关平挺为难,说道:“小李啊,哥说话一向挺直,你别见怪。我觉得吧,小英人是不错,但……”
李遗岂会不懂,截口道:“哥,我这人不是很看重容貌。”
关平笑了:“那萝卜青菜各有所爱,你喜欢就好,反正我没听说她有心上人,要不一会哥帮你问问?”
陈凡本来没想搭茬,一听关平要去做媒,忍不住开口道:“哥,别瞎忙活了,小英早就许给人家了。”
李遗一愣:“小强哥,真的假的?”
陈凡道:“我难道还骗你不成?之前听小英说的,家里给她许了门亲事,她自己也挺满意的,这次任务回去,应该就会成婚,所以你呀,还是换一个吧。”
李遗尴尬笑笑:“这样啊,那就算了吧。”
看得出,他有些失落,但其实也还好。毕竟这种突如其来的好感,并没有那么深,只因一路朝夕相伴,大家又都是情窦初开的年纪,难免会生出些情愫。
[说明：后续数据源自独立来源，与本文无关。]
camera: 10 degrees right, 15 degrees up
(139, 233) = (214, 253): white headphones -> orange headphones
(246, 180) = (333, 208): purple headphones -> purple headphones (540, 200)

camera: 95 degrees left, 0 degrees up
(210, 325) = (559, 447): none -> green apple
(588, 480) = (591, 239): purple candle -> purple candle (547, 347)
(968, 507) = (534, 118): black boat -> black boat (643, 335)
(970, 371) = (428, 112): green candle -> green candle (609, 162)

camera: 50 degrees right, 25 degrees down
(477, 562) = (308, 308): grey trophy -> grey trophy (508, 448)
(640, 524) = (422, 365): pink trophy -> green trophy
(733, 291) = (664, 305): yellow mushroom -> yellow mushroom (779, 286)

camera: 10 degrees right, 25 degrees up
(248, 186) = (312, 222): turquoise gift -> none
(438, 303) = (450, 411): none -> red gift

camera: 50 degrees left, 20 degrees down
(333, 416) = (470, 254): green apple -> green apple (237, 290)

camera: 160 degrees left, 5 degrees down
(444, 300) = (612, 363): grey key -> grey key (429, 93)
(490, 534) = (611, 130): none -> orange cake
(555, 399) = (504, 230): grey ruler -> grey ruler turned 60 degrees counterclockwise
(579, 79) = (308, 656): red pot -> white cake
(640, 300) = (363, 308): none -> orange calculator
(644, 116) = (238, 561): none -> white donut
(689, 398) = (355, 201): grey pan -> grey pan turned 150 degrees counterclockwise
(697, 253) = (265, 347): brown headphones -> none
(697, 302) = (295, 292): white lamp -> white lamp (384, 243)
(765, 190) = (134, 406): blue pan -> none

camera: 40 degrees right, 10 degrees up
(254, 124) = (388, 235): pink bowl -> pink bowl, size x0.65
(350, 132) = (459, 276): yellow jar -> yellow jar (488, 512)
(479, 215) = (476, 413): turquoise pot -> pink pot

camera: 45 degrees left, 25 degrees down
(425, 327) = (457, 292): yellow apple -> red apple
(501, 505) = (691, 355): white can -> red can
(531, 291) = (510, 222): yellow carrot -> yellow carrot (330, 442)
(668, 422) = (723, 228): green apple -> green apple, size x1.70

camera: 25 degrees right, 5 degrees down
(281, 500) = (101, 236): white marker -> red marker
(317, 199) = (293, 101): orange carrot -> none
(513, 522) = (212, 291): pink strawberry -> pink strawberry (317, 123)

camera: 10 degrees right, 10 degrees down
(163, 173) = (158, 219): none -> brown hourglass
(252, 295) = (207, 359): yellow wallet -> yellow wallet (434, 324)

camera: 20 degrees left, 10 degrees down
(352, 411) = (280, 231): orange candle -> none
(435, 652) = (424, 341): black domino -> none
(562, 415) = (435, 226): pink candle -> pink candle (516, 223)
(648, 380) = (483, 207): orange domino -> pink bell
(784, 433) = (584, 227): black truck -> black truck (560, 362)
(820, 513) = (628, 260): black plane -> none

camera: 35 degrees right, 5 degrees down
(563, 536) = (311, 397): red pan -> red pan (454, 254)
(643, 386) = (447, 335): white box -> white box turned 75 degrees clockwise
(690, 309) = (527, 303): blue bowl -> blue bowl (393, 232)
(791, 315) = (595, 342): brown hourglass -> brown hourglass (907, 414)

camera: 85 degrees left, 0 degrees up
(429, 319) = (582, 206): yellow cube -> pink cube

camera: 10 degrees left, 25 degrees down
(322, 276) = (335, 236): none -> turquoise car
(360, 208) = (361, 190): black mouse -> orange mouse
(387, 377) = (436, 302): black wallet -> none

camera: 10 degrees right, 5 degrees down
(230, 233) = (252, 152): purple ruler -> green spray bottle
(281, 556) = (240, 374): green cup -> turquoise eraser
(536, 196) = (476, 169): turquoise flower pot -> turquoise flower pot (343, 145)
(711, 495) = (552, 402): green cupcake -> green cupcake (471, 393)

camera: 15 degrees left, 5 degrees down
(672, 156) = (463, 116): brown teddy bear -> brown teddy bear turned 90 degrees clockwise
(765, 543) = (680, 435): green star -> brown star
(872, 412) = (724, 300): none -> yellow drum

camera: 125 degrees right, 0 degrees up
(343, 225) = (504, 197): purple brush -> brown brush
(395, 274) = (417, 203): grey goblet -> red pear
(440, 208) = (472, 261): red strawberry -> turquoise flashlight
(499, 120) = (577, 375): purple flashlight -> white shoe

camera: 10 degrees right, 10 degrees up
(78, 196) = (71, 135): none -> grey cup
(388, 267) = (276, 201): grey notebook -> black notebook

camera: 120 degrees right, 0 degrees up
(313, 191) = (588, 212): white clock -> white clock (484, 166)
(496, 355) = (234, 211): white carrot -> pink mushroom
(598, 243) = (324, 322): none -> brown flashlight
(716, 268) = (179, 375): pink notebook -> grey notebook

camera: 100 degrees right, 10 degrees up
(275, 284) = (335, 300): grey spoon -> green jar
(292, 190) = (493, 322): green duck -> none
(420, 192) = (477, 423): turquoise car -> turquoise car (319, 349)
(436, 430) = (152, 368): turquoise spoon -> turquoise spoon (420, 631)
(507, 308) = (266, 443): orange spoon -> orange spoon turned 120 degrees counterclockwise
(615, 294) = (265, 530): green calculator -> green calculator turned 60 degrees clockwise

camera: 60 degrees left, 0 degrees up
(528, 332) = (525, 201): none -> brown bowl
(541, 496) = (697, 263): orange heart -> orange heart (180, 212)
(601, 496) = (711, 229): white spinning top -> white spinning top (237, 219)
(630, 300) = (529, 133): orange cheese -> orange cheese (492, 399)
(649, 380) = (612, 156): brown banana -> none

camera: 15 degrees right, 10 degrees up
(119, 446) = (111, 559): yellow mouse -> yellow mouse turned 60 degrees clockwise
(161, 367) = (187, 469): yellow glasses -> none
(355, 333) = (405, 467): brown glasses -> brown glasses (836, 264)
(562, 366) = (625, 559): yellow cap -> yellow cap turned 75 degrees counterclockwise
可就像关平想说的那样,黄月英的美不是寻常人能欣赏的,因而李遗也就是一时兴起,既然已许了人家,那只能一笑了然。
不一会,二女姗姗而来,脸颊都红扑扑的,犹如两朵出水芙蓉。
关银屏和陈凡的关系人尽皆知,因此也没什么可避讳,来到近前后直接往陈凡身旁一躺,芳香袭来,惹得陈凡心神荡漾,若非旁边有人,他定然把她就地正法。
黄月英自然不能这样,因而刻意保持一段距离,也铺了条毯子坐下。